→ **About this exercise**
Which lines of the records hold the string "product"? Report only how many of them there are.

Collected data:
════════════════
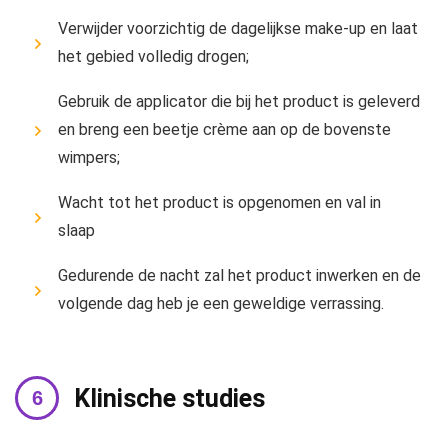
Verwijder voorzichtig de dagelijkse make-up en laat
het gebied volledig drogen;
Gebruik de applicator die bij het product is geleverd
en breng een beetje crème aan op de bovenste
wimpers;
Wacht tot het product is opgenomen en val in
slaap
Gedurende de nacht zal het product inwerken en de
volgende dag heb je een geweldige verrassing.
Klinische studies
════════════════
→ **Answer section**
3